10. We would use softer elements (linoleums, felts, etc.) to mimic
the tables red central areas and to help absorb sound. Sound
waves will also be broken up by the layered dimensionality of
the design. LED light strips situated within the anodized
aluminum elements above the surfaces of the tables, will
replicate the 3rd floor table lighting as it casts a gentle glow that
illuminates that final component of our proposal: a carefully
selected collection of drawings, maps, renderings and
photographs found in the library’s special collections that
emphasis the history of human achievements and endeavors.
11. Our design accomplishes many, if not all the physical
expectations for the artwork. The design:
– Complements the architects’ vision for a space that
harmonizes with Mies van der Rohe’s modernist
principles of open space and clean geometry,
– Distinguishes the reading room with an iconic visual
feature,
– Creates a thematic connection between the 3rd and 4th
floors,
– Includes an appropriate degree of contrast, color and
detail with multiple viewing angels, as it incorporates
layers of relief without overwhelming the architecture,
– And the work incorporates recommendations for
lighting by merging the natural, age-old material of
wood with state-of-the-art lighting technologies.
12. Sometimes, you have to look back in order to understand the
things that lie ahead. - Yvonne Woon
A final key component of our design, which fulfills the
sociological and historical expectations for the art is the
incorporation of drawings, maps, renderings and photographs
that provide connections to the library and the community
within an historical context.

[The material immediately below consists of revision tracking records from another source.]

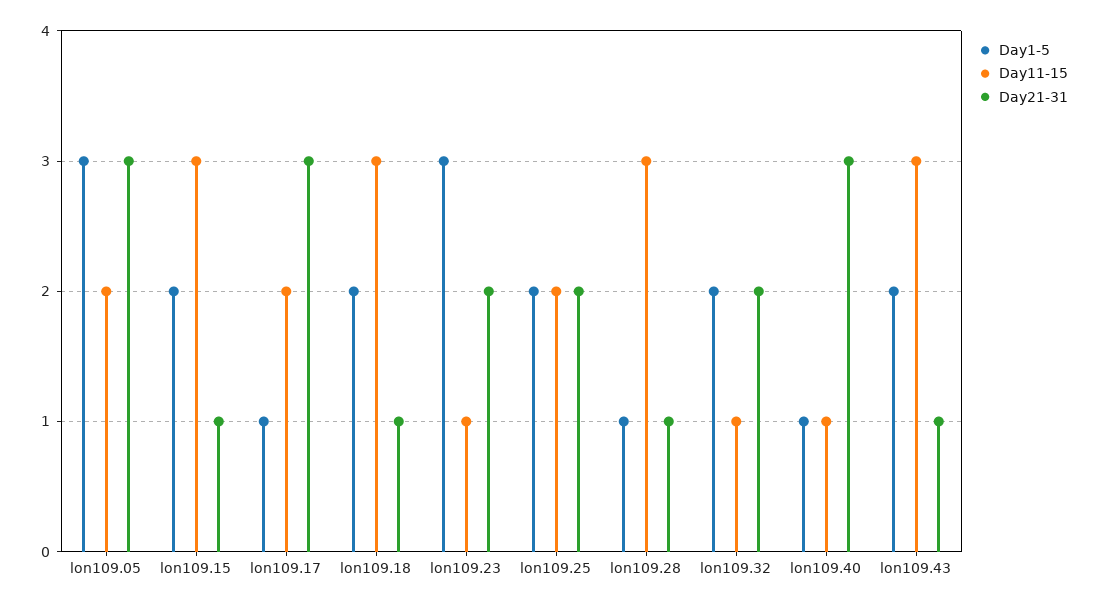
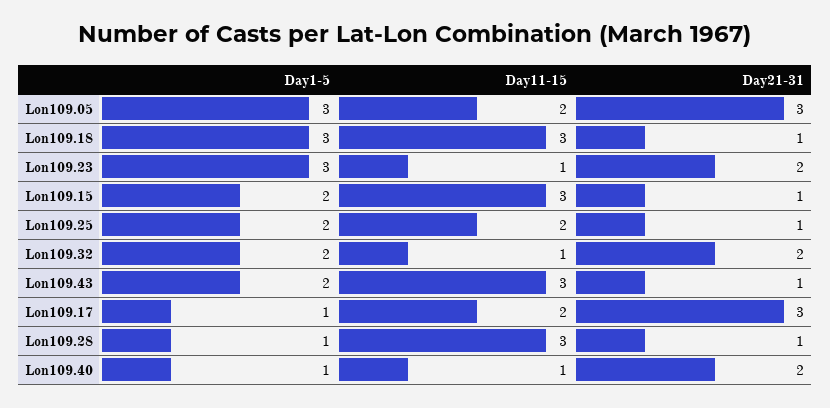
  {
    "Day1-5": {
      "lon109.05": 3,
      "lon109.15": 2,
      "lon109.17": 1,
-     "lon109.18": 2,
+     "lon109.18": 3,
      "lon109.23": 3,
      "lon109.25": 2,
      "lon109.28": 1,
      "lon109.32": 2,
      "lon109.40": 1,
      "lon109.43": 2
    },
    "Day11-15": {
      "lon109.05": 2,
      "lon109.15": 3,
      "lon109.17": 2,
      "lon109.18": 3,
      "lon109.23": 1,
      "lon109.25": 2,
      "lon109.28": 3,
      "lon109.32": 1,
      "lon109.40": 1,
      "lon109.43": 3
    },
    "Day21-31": {
      "lon109.05": 3,
      "lon109.15": 1,
      "lon109.17": 3,
      "lon109.18": 1,
      "lon109.23": 2,
-     "lon109.25": 2,
+     "lon109.25": 1,
      "lon109.28": 1,
      "lon109.32": 2,
-     "lon109.40": 3,
+     "lon109.40": 2,
      "lon109.43": 1
    }
  }

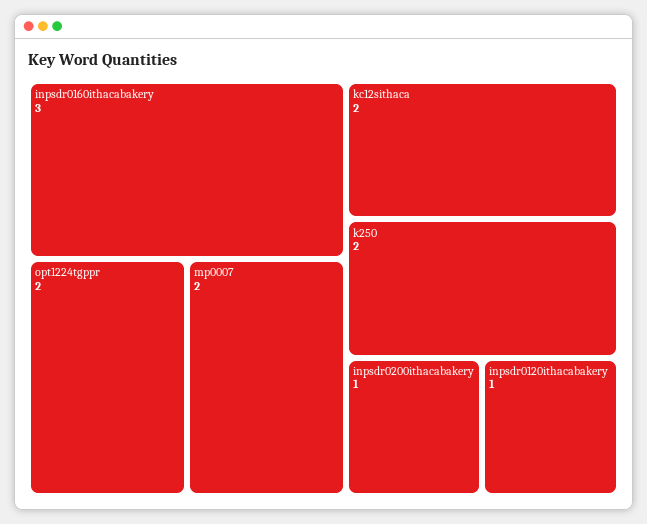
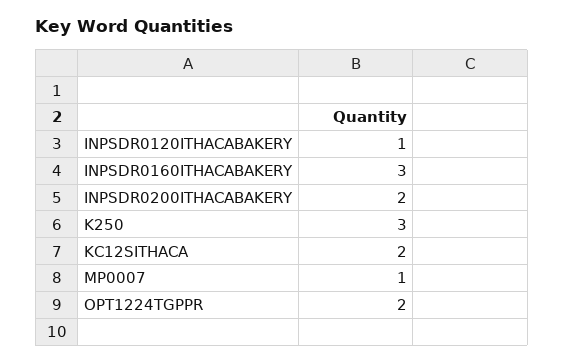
  {
    "inpsdr0160ithacabakery": 3,
    "opt1224tgppr": 2,
-   "mp0007": 2,
+   "mp0007": 1,
    "kc12sithaca": 2,
-   "k250": 2,
+   "k250": 3,
-   "inpsdr0200ithacabakery": 1,
+   "inpsdr0200ithacabakery": 2,
    "inpsdr0120ithacabakery": 1
  }

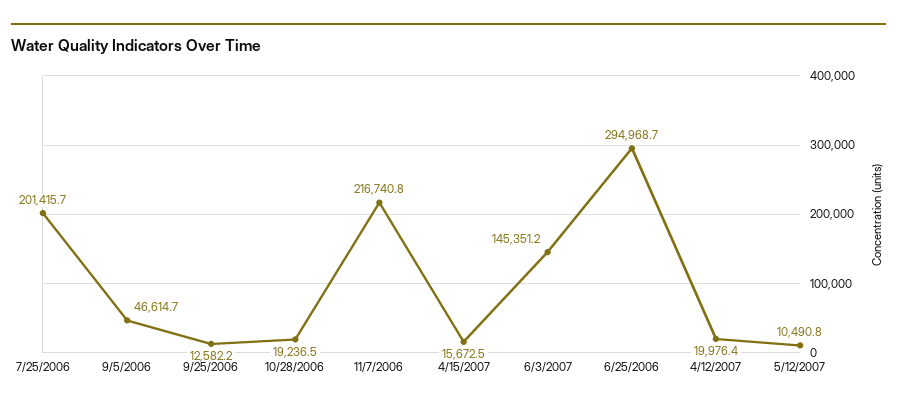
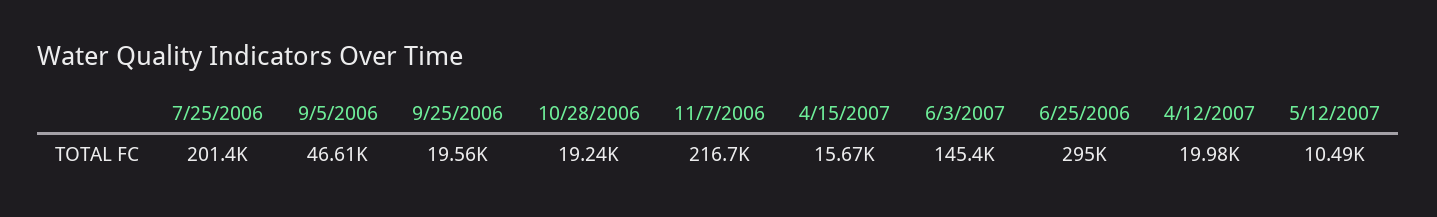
  {
    "7/25/2006": 201415.7,
    "9/5/2006": 46614.7,
-   "9/25/2006": 12582.2,
+   "9/25/2006": 19560,
    "10/28/2006": 19236.5,
    "11/7/2006": 216740.8,
    "4/15/2007": 15672.5,
    "6/3/2007": 145351.2,
    "6/25/2006": 294968.7,
    "4/12/2007": 19976.4,
    "5/12/2007": 10490.8
  }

We plan to scour the DCPL’s
special collections to find and select the most appropriate and
inclusive imagery that will represent Washington, D.C.’s history
and its relationship to the global community. By etching the
images onto metal pages that will be secured to the tabletops
and lit by the incorporated LED lighting, we intend the work to
enable viewers to see themselves (through reflection) as sharing
the past, the present and the future of the library, the city and
the world.
13. Ultimately, literature is nothing but carpentry.